Eight hundred sixty-nine immigrant patients from 80 countries and 354 non-immigrant patients completed surveys. Immigrants were more likely not to have reached high school (28.9% vs 8.5%; p < 0.001), to have annual family incomes less than $20,000 (73.8% vs 64.5%; p < 0.01), and to have no health coverage (51.7% vs 30.8%; p < 0.001). Immigrant women were more likely never to have had a Papanicolaou test (16.1% vs 1.4%; OR 11.24, 95% CI = 2.70 to 46.8) and never to have performed a self-breast examination (20.8% vs 7.5%; OR 2.03, 95% CI = 1.29 to 3.20). Immigrants were more likely not to use condoms (63.4% vs 42.8%; OR 1.61, 95% CI = 1.20 to 2.15) and never to have visited a dentist (21.2% vs 7.8; OR 2.54, 95% CI = 1.60 to 4.04). Immigrants were more likely never to have received a purified protein derivative (PPD) skin test (30.3% vs 9.1%; OR 3.85, 95% CI = 2.56 to 5.80) and never to have received a tetanus immunization (48.1% vs 13.5%; OR 3.09, 95% CI = 2.17 to 4.42). These differences were independent of age, gender, marital status, employment, education, income, and health insurance status. When analyzing the immigrant group alone, region of origin, length of time in the United States, and English ability were significant independent predictors of higher-risk behavioral profiles and poor preventive health care practices.
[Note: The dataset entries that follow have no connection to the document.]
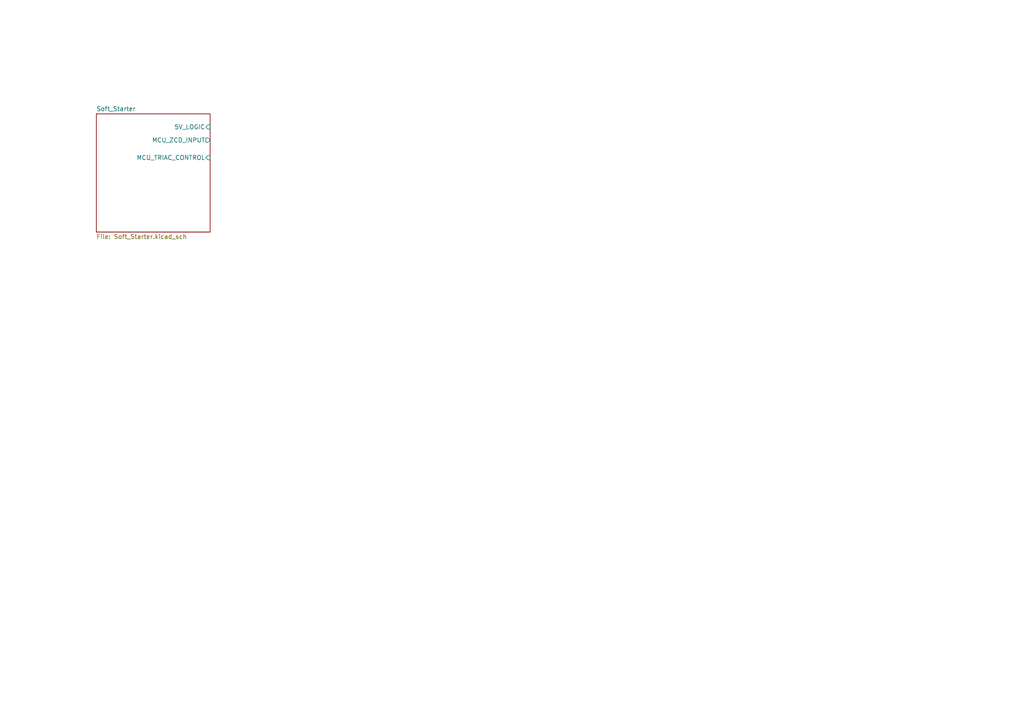
<source format=kicad_sch>
(kicad_sch (version 20211123) (generator eeschema)

  (uuid 0253800a-68a7-46ac-b861-04dcfa5e1ae7)

  (paper "A4")

  (title_block
    (title "Controller Board")
    (date "2022-09-20")
    (rev "1")
  )

  


  (sheet (at 27.94 33.02) (size 33.02 34.29) (fields_autoplaced)
    (stroke (width 0.1524) (type solid) (color 0 0 0 0))
    (fill (color 0 0 0 0.0000))
    (uuid 858a9b02-ba13-4dc1-a8b0-2ed494d90c98)
    (property "Sheet name" "Soft_Starter" (id 0) (at 27.94 32.3084 0)
      (effects (font (size 1.27 1.27)) (justify left bottom))
    )
    (property "Sheet file" "Soft_Starter.kicad_sch" (id 1) (at 27.94 67.8946 0)
      (effects (font (size 1.27 1.27)) (justify left top))
    )
    (pin "5V_LOGIC" input (at 60.96 36.83 0)
      (effects (font (size 1.27 1.27)) (justify right))
      (uuid 80559afa-9f19-4500-95d9-d44d30338674)
    )
    (pin "MCU_ZCD_INPUT" output (at 60.96 40.64 0)
      (effects (font (size 1.27 1.27)) (justify right))
      (uuid 23f99201-4a8f-4854-81ec-124c63024ca6)
    )
    (pin "MCU_TRIAC_CONTROL" input (at 60.96 45.72 0)
      (effects (font (size 1.27 1.27)) (justify right))
      (uuid 97000767-f566-4a8d-9123-5306265b69ed)
    )
  )

  (sheet_instances
    (path "/" (page "1"))
    (path "/858a9b02-ba13-4dc1-a8b0-2ed494d90c98" (page "2"))
  )

  (symbol_instances
    (path "/858a9b02-ba13-4dc1-a8b0-2ed494d90c98/8457cca9-5f8e-47bc-83ef-3ae4957aa3d7"
      (reference "#PWR01") (unit 1) (value "GND") (footprint "")
    )
    (path "/858a9b02-ba13-4dc1-a8b0-2ed494d90c98/006073e8-0b0a-4c67-a4da-d1f43dfe78a9"
      (reference "#PWR02") (unit 1) (value "GND") (footprint "")
    )
    (path "/858a9b02-ba13-4dc1-a8b0-2ed494d90c98/6b0fbe6d-3574-46d3-8622-b5abac71a48a"
      (reference "D1") (unit 1) (value "1N4007") (footprint "Diode_THT:D_DO-41_SOD81_P10.16mm_Horizontal")
    )
    (path "/858a9b02-ba13-4dc1-a8b0-2ed494d90c98/18dc67c7-bbdd-4859-aceb-78cb69d39ebe"
      (reference "D2") (unit 1) (value "1N4007") (footprint "Diode_THT:D_DO-41_SOD81_P10.16mm_Horizontal")
    )
    (path "/858a9b02-ba13-4dc1-a8b0-2ed494d90c98/2e5fc9f4-a7c5-4c57-8c1e-9877f8e5605b"
      (reference "D3") (unit 1) (value "1N4007") (footprint "Diode_THT:D_DO-41_SOD81_P10.16mm_Horizontal")
    )
    (path "/858a9b02-ba13-4dc1-a8b0-2ed494d90c98/b4d66889-4140-436b-b799-d00f4a8e2bb4"
      (reference "D4") (unit 1) (value "1N4007") (footprint "Diode_THT:D_DO-41_SOD81_P10.16mm_Horizontal")
    )
    (path "/858a9b02-ba13-4dc1-a8b0-2ed494d90c98/a550e9d5-efef-47fb-9034-f6d03cf1394c"
      (reference "J1") (unit 1) (value "Screw_Terminal_01x02") (footprint "")
    )
    (path "/858a9b02-ba13-4dc1-a8b0-2ed494d90c98/94baa3d4-e9ed-4f5b-89e0-13708f62d48e"
      (reference "J2") (unit 1) (value "AC_IN") (footprint "")
    )
    (path "/858a9b02-ba13-4dc1-a8b0-2ed494d90c98/00ec3f74-bd20-49a1-8d5d-572028e56ed7"
      (reference "J3") (unit 1) (value "AC_OUT") (footprint "")
    )
    (path "/858a9b02-ba13-4dc1-a8b0-2ed494d90c98/8f7a61c8-498c-4d72-9c70-3d3e878f4675"
      (reference "Q1") (unit 1) (value "BT139-600") (footprint "Package_TO_SOT_THT:TO-220-3_Vertical")
    )
    (path "/858a9b02-ba13-4dc1-a8b0-2ed494d90c98/c659fc80-e326-4424-9724-980c24c9671e"
      (reference "R1") (unit 1) (value "360_1W") (footprint "")
    )
    (path "/858a9b02-ba13-4dc1-a8b0-2ed494d90c98/0727bf11-dac4-44a0-a2dd-ba3cf25464e9"
      (reference "R2") (unit 1) (value "150_W25") (footprint "")
    )
    (path "/858a9b02-ba13-4dc1-a8b0-2ed494d90c98/7f892460-4dd0-4a9b-83f2-4813f9d243f5"
      (reference "R3") (unit 1) (value "1k_W25") (footprint "")
    )
    (path "/858a9b02-ba13-4dc1-a8b0-2ed494d90c98/ed43e1a1-54fb-4165-96d8-1773e71f1de4"
      (reference "R4") (unit 1) (value "220_W25") (footprint "")
    )
    (path "/858a9b02-ba13-4dc1-a8b0-2ed494d90c98/a56da2d9-03cf-4401-b2d2-d494730013e6"
      (reference "R5") (unit 1) (value "360_1W") (footprint "")
    )
    (path "/858a9b02-ba13-4dc1-a8b0-2ed494d90c98/25286b3f-d63d-4aa4-9838-0c91ef265420"
      (reference "R6") (unit 1) (value "360_1W") (footprint "")
    )
    (path "/858a9b02-ba13-4dc1-a8b0-2ed494d90c98/ab9bbe87-e414-4192-9f2e-0e69ef207178"
      (reference "R8") (unit 1) (value "10k_W25") (footprint "")
    )
    (path "/858a9b02-ba13-4dc1-a8b0-2ed494d90c98/f05afea3-af95-4010-8817-faa1f9c3ee81"
      (reference "U1") (unit 1) (value "PC817") (footprint "Package_DIP:DIP-4_W7.62mm")
    )
    (path "/858a9b02-ba13-4dc1-a8b0-2ed494d90c98/31f420b2-c28b-4a04-afde-5bd67ad5a2cf"
      (reference "U2") (unit 1) (value "MOC3021M") (footprint "")
    )
  )
)

</source>
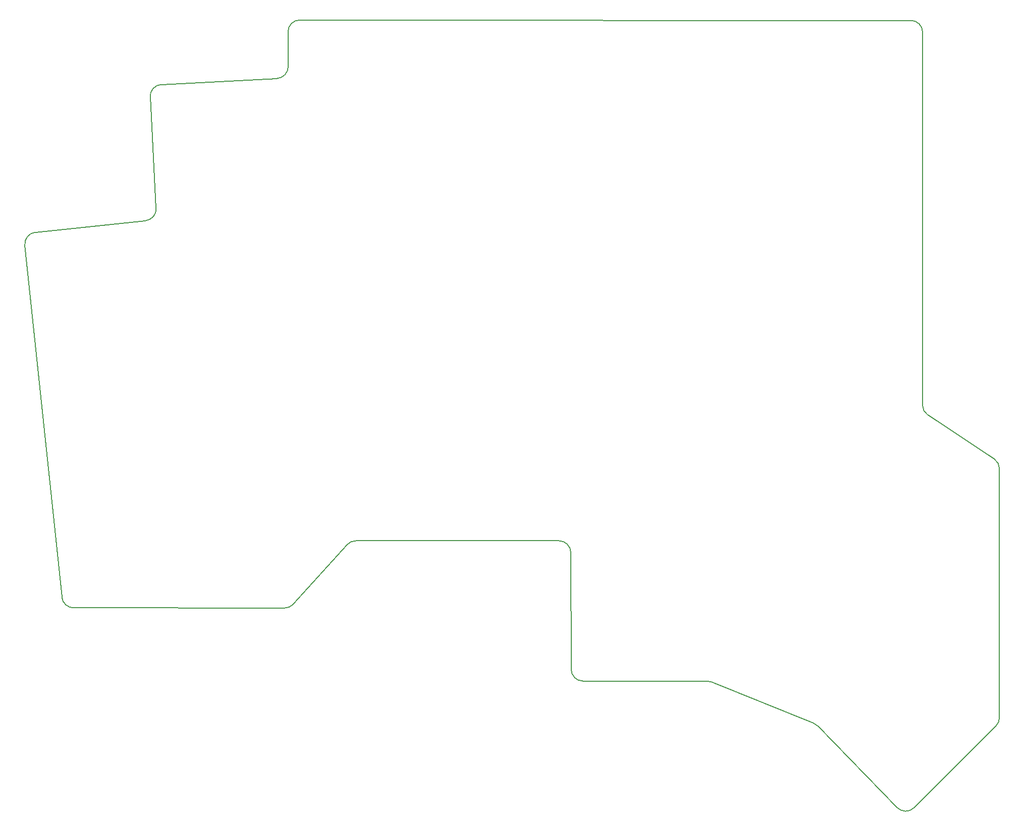
<source format=gbr>
%TF.GenerationSoftware,KiCad,Pcbnew,9.0.0*%
%TF.CreationDate,2025-04-09T21:01:40+02:00*%
%TF.ProjectId,left,6c656674-2e6b-4696-9361-645f70636258,1*%
%TF.SameCoordinates,Original*%
%TF.FileFunction,Profile,NP*%
%FSLAX46Y46*%
G04 Gerber Fmt 4.6, Leading zero omitted, Abs format (unit mm)*
G04 Created by KiCad (PCBNEW 9.0.0) date 2025-04-09 21:01:40*
%MOMM*%
%LPD*%
G01*
G04 APERTURE LIST*
%TA.AperFunction,Profile*%
%ADD10C,0.150000*%
%TD*%
G04 APERTURE END LIST*
D10*
X267668181Y-140593217D02*
X278772221Y-147927051D01*
X138207916Y-105851569D02*
G75*
G02*
X136419905Y-107949007I-1997016J-108431D01*
G01*
X248527218Y-192341803D02*
X231279566Y-185394832D01*
X160355448Y-82064196D02*
G75*
G02*
X158460137Y-84070530I-1999948J-9104D01*
G01*
X262506092Y-206493683D02*
X249214954Y-192803809D01*
X230532342Y-185250001D02*
X209815749Y-185250005D01*
X264795737Y-74328501D02*
G75*
G02*
X266794199Y-76329263I-1537J-1999999D01*
G01*
X160355445Y-82064197D02*
X160329120Y-76260586D01*
X160329120Y-76260586D02*
G75*
G02*
X162330591Y-74251600I1999880J9086D01*
G01*
X279669996Y-191371575D02*
G75*
G02*
X279084196Y-192785785I-1999896J-25D01*
G01*
X279084200Y-192785789D02*
X265355262Y-206514738D01*
X170224383Y-162359432D02*
G75*
G02*
X171708590Y-161700036I1484117J-1340468D01*
G01*
X159723776Y-172998589D02*
X124368883Y-172955046D01*
X124368883Y-172955046D02*
G75*
G02*
X122382214Y-171164108I2417J2000046D01*
G01*
X162330591Y-74251513D02*
X264795737Y-74328501D01*
X230532342Y-185250001D02*
G75*
G02*
X231279566Y-185394832I-42J-2000199D01*
G01*
X205774243Y-161700000D02*
G75*
G02*
X207774195Y-163695751I-43J-2000000D01*
G01*
X170224383Y-162359432D02*
X161210446Y-172339162D01*
X205774243Y-161700000D02*
X171708590Y-161700004D01*
X279669989Y-149595912D02*
X279669996Y-191371575D01*
X139087061Y-85085826D02*
X158460137Y-84070533D01*
X122382297Y-171164099D02*
X116173165Y-112088086D01*
X116173165Y-112088086D02*
G75*
G02*
X117953162Y-109890049I1988935J209086D01*
G01*
X267668181Y-140593217D02*
G75*
G02*
X266770402Y-138923598I1102319J1668917D01*
G01*
X161210446Y-172339162D02*
G75*
G02*
X159723776Y-172998547I-1484146J1340562D01*
G01*
X137194680Y-87191532D02*
G75*
G02*
X139087059Y-85085783I1997120J108432D01*
G01*
X278772221Y-147927051D02*
G75*
G02*
X279669987Y-149595912I-1102221J-1668849D01*
G01*
X209815749Y-185250005D02*
G75*
G02*
X207815799Y-183254250I-49J1999905D01*
G01*
X248527218Y-192341803D02*
G75*
G02*
X249214948Y-192803814I-747118J-1854997D01*
G01*
X266794229Y-76329263D02*
X266770406Y-138923598D01*
X265355262Y-206514738D02*
G75*
G02*
X262506042Y-206493733I-1414262J1414138D01*
G01*
X138207916Y-105851569D02*
X137194680Y-87191532D01*
X117953155Y-109889982D02*
X136419910Y-107949053D01*
X207815758Y-183254250D02*
X207774233Y-163695751D01*
M02*

</source>
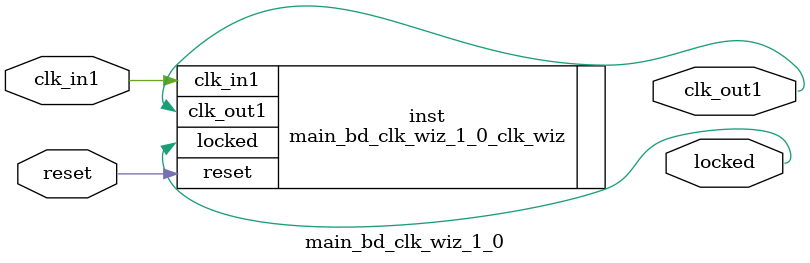
<source format=v>


`timescale 1ps/1ps

(* CORE_GENERATION_INFO = "main_bd_clk_wiz_1_0,clk_wiz_v6_0_11_0_0,{component_name=main_bd_clk_wiz_1_0,use_phase_alignment=true,use_min_o_jitter=false,use_max_i_jitter=false,use_dyn_phase_shift=false,use_inclk_switchover=false,use_dyn_reconfig=false,enable_axi=0,feedback_source=FDBK_AUTO,PRIMITIVE=MMCM,num_out_clk=1,clkin1_period=10.000,clkin2_period=10.000,use_power_down=false,use_reset=true,use_locked=true,use_inclk_stopped=false,feedback_type=SINGLE,CLOCK_MGR_TYPE=NA,manual_override=false}" *)

module main_bd_clk_wiz_1_0 
 (
  // Clock out ports
  output        clk_out1,
  // Status and control signals
  input         reset,
  output        locked,
 // Clock in ports
  input         clk_in1
 );

  main_bd_clk_wiz_1_0_clk_wiz inst
  (
  // Clock out ports  
  .clk_out1(clk_out1),
  // Status and control signals               
  .reset(reset), 
  .locked(locked),
 // Clock in ports
  .clk_in1(clk_in1)
  );

endmodule

</source>
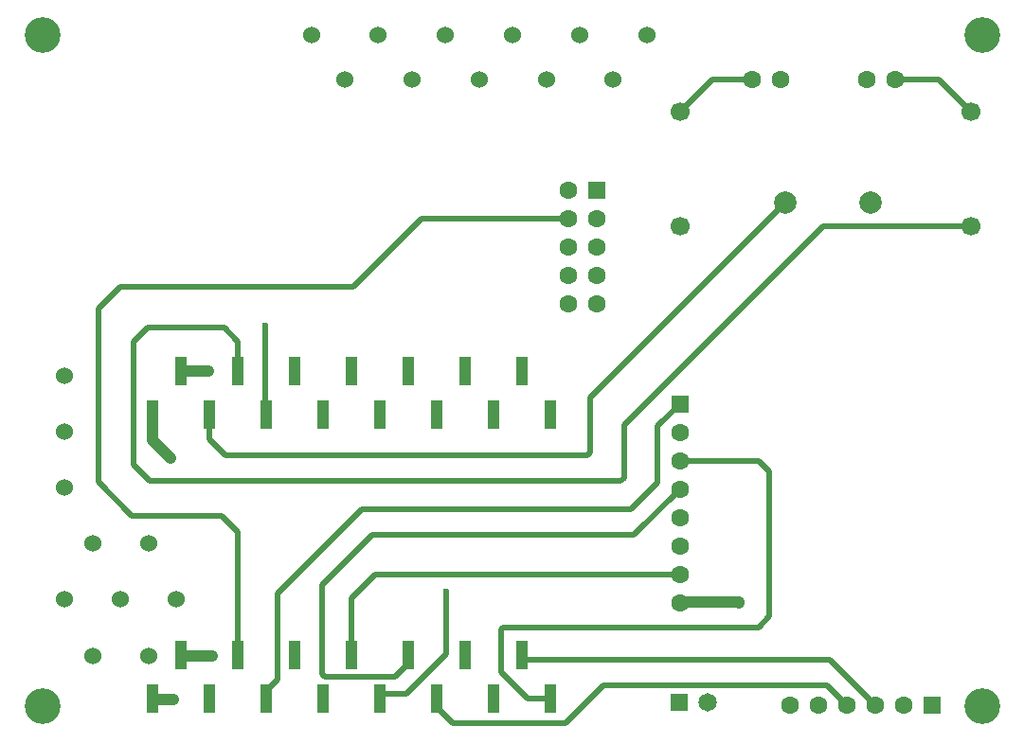
<source format=gtl>
G04*
G04 #@! TF.GenerationSoftware,Altium Limited,Altium Designer,21.4.1 (30)*
G04*
G04 Layer_Physical_Order=1*
G04 Layer_Color=255*
%FSLAX44Y44*%
%MOMM*%
G71*
G04*
G04 #@! TF.SameCoordinates,02D7BDB2-D434-4152-92C4-171F5B89420C*
G04*
G04*
G04 #@! TF.FilePolarity,Positive*
G04*
G01*
G75*
%ADD11R,1.0200X2.5000*%
%ADD22C,1.0000*%
%ADD23C,0.5000*%
%ADD24C,0.3000*%
%ADD25C,1.5240*%
%ADD26C,1.6000*%
%ADD27R,1.6000X1.6000*%
%ADD28C,1.6500*%
%ADD29R,1.6500X1.6500*%
%ADD30R,1.6000X1.6000*%
%ADD31C,2.0000*%
%ADD32C,1.7000*%
%ADD33C,3.2000*%
%ADD34C,0.6000*%
D11*
X458243Y329277D02*
D03*
X407443D02*
D03*
X356643D02*
D03*
X305843D02*
D03*
X255043D02*
D03*
X204243D02*
D03*
X153443D02*
D03*
X483643Y290277D02*
D03*
X432843D02*
D03*
X382043D02*
D03*
X331243D02*
D03*
X280443D02*
D03*
X229643D02*
D03*
X178843D02*
D03*
X128043D02*
D03*
X458243Y75277D02*
D03*
X407443D02*
D03*
X356643D02*
D03*
X305843D02*
D03*
X255043D02*
D03*
X204243D02*
D03*
X153443D02*
D03*
X483643Y36277D02*
D03*
X432843D02*
D03*
X382043D02*
D03*
X331243D02*
D03*
X280443D02*
D03*
X229643D02*
D03*
X178843D02*
D03*
X128043D02*
D03*
D22*
X153543Y74620D02*
X181444D01*
X128043Y290277D02*
X128143Y290177D01*
Y267537D02*
X144103Y251577D01*
X128143Y267537D02*
Y290177D01*
X153443Y74720D02*
X153543Y74620D01*
X153443Y74720D02*
Y75277D01*
Y329277D02*
X169383D01*
X128143Y35677D02*
X146643D01*
X128043Y35777D02*
X128143Y35677D01*
X128043Y35777D02*
Y36277D01*
X652007Y122573D02*
X652044Y122536D01*
X602415Y122573D02*
X652007D01*
X599643Y122477D02*
X602318D01*
X602415Y122573D01*
X181444Y74620D02*
X181462Y74602D01*
X169383Y329277D02*
X169401Y329259D01*
X178188D01*
D23*
X382043Y28877D02*
Y36277D01*
X730743Y48377D02*
X748843Y30277D01*
X531453Y48377D02*
X730743D01*
X497417Y14341D02*
X531453Y48377D01*
X396579Y14341D02*
X497417D01*
X382043Y28877D02*
X396579Y14341D01*
X354923Y40757D02*
X390483Y76317D01*
Y132197D01*
X229193Y290727D02*
Y369941D01*
X579643Y280277D02*
X599643Y300277D01*
X229643Y43677D02*
X239643Y53677D01*
X579643Y229917D02*
Y280277D01*
X229643Y36277D02*
Y43677D01*
X555583Y205857D02*
X579643Y229917D01*
X315223Y205857D02*
X555583D01*
X239643Y130277D02*
X315223Y205857D01*
X239643Y53677D02*
Y130277D01*
X549643Y234186D02*
Y281451D01*
X458243Y73837D02*
Y75277D01*
X460843Y71237D02*
X733283D01*
X774243Y30277D01*
X458243Y73837D02*
X460843Y71237D01*
X439643Y60277D02*
Y98520D01*
X441400Y100277D01*
X599643Y249477D02*
X670285D01*
X669801Y100277D02*
X679643Y110119D01*
X670285Y249477D02*
X679643Y240119D01*
Y110119D02*
Y240119D01*
X441400Y100277D02*
X669801D01*
X178843Y268653D02*
Y290277D01*
Y268653D02*
X193379Y254117D01*
X519643Y306277D02*
X693643Y480277D01*
X519643Y257046D02*
Y306277D01*
X516714Y254117D02*
X519643Y257046D01*
X193379Y254117D02*
X516714D01*
X327401Y147877D02*
X599643D01*
X324443Y182997D02*
X558563D01*
X546714Y231257D02*
X549643Y234186D01*
X125307Y231257D02*
X546714D01*
X110829Y245735D02*
X125307Y231257D01*
X110829Y245735D02*
Y355463D01*
X123529Y368163D01*
X192130D01*
X204555Y355738D01*
Y329589D02*
Y355738D01*
X204243Y329277D02*
X204555Y329589D01*
X331243Y36277D02*
Y38157D01*
X333843Y40757D01*
X354923D01*
X305843Y75277D02*
Y126319D01*
X327401Y147877D01*
X463643Y36277D02*
X483643D01*
X439643Y60277D02*
X463643Y36277D01*
X356643Y67877D02*
Y75277D01*
X344763Y55997D02*
X356643Y67877D01*
X282572Y55997D02*
X344763D01*
X279643Y58926D02*
X282572Y55997D01*
X279643Y58926D02*
Y138197D01*
X324443Y182997D01*
X558563D02*
X599643Y224077D01*
X549643Y281451D02*
X727469Y459277D01*
X859643D01*
X368363Y465677D02*
X499643D01*
X307425Y404739D02*
X368363Y465677D01*
X99145Y404739D02*
X307425D01*
X79643Y385237D02*
X99145Y404739D01*
X79643Y230119D02*
Y385237D01*
Y230119D02*
X109643Y200119D01*
X189643D01*
X204243Y185519D01*
Y79520D02*
Y185519D01*
X628643Y590277D02*
X664243D01*
X599643Y561277D02*
X628643Y590277D01*
X830643D02*
X859643Y561277D01*
X792343Y590277D02*
X830643D01*
D24*
X229193Y290727D02*
X229643Y290277D01*
D25*
X540000Y590000D02*
D03*
X480000D02*
D03*
X420000D02*
D03*
X360000D02*
D03*
X300000D02*
D03*
X570000Y630000D02*
D03*
X510000D02*
D03*
X450000D02*
D03*
X390000D02*
D03*
X330000D02*
D03*
X270000D02*
D03*
X149643Y125119D02*
D03*
X124643Y75119D02*
D03*
Y175119D02*
D03*
X99643Y125119D02*
D03*
X74643Y75119D02*
D03*
X49643Y125119D02*
D03*
X74643Y175119D02*
D03*
X49643Y225119D02*
D03*
Y275119D02*
D03*
Y325119D02*
D03*
D26*
X499643Y491077D02*
D03*
Y465677D02*
D03*
Y440277D02*
D03*
Y414877D02*
D03*
Y389477D02*
D03*
X525043Y465677D02*
D03*
Y440277D02*
D03*
Y414877D02*
D03*
Y389477D02*
D03*
X799643Y30277D02*
D03*
X774243D02*
D03*
X748843D02*
D03*
X723443D02*
D03*
X698043D02*
D03*
X599643Y122477D02*
D03*
Y147877D02*
D03*
Y173277D02*
D03*
Y198677D02*
D03*
Y224077D02*
D03*
Y249477D02*
D03*
Y274877D02*
D03*
X664243Y590277D02*
D03*
X689643D02*
D03*
X766943D02*
D03*
X792343D02*
D03*
D27*
X525043Y491077D02*
D03*
X599643Y300277D02*
D03*
D28*
X624163Y33137D02*
D03*
D29*
X599163D02*
D03*
D30*
X825043Y30277D02*
D03*
D31*
X693643Y480277D02*
D03*
X769643D02*
D03*
D32*
X859643Y459277D02*
D03*
Y561277D02*
D03*
X599643D02*
D03*
Y459277D02*
D03*
D33*
X869643Y630119D02*
D03*
Y30119D02*
D03*
X29643D02*
D03*
Y630119D02*
D03*
D34*
X144103Y251577D02*
D03*
X652044Y122536D02*
D03*
X146643Y35677D02*
D03*
X390483Y132197D02*
D03*
X181462Y74602D02*
D03*
X178188Y329259D02*
D03*
X171854Y74620D02*
D03*
X169383Y329277D02*
D03*
X229193Y369941D02*
D03*
M02*

</source>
Differences exist between the socioeconomic profiles, behavioral risk profiles, and preventive health care practices of immigrant and non-immigrant patients presenting to a large inner-city municipal emergency department. Different populations within a heterogeneous group of immigrants have distinct health risks and public health needs.
比较成年移民患者和非移民患者的人口统计学特征、行为危险因素及预防性医疗保健行为,同时考虑各种社会经济变量的影响。
这是一项在纽约市一家大型城市急诊科进行的前瞻性调查。研究对象为1998年为期八周内就诊的成年移民患者。每招募两名移民患者,同时招募一名非移民对照患者。采用卡方检验评估移民和非移民之间的差异。使用多变量逻辑回归模型对混杂变量进行调整。
来自80个国家的869名移民患者和354名非移民患者完成了调查。移民更有可能未达到高中教育水平(28.9%对8.5%;p<0.001),家庭年收入低于20,000美元(73.8%对64.5%;p<0.01),且没有医疗保险(51.7%对30.8%;p<0.001)。移民女性更有可能从未进行过巴氏试验(16.1%对1.4%;OR 11.24,95%CI = 2.70至46.8),且从未进行过自我乳房检查(20.8%对7.5%;OR 2.03,95%CI = 1.29至3.20)。移民更有可能不使用避孕套(63.4%对42.8%;OR 1.61,95%CI = 1.20至2.15),且从未看过牙医(21.2%对7.8%;OR 2.54,95%CI = 1.60至4.04)。移民更有可能从未接受过结核菌素皮肤试验(30.3%对9.1%;OR 3.85,95%CI = 2.56至5.80),且从未接受过破伤风免疫接种(48.1%对13.5%;OR 3.09,95%CI = 2.17至4.42)。这些差异与年龄、性别、婚姻状况、就业、教育、收入和医疗保险状况无关。单独分析移民群体时,原籍地区、在美国的居住时间和英语能力是高风险行为特征和不良预防性医疗保健行为的重要独立预测因素。
到大型市中心市政急诊科就诊的移民患者和非移民患者在社会经济特征、行为风险特征和预防性医疗保健行为方面存在差异。异质移民群体中的不同人群有不同的健康风险和公共卫生需求。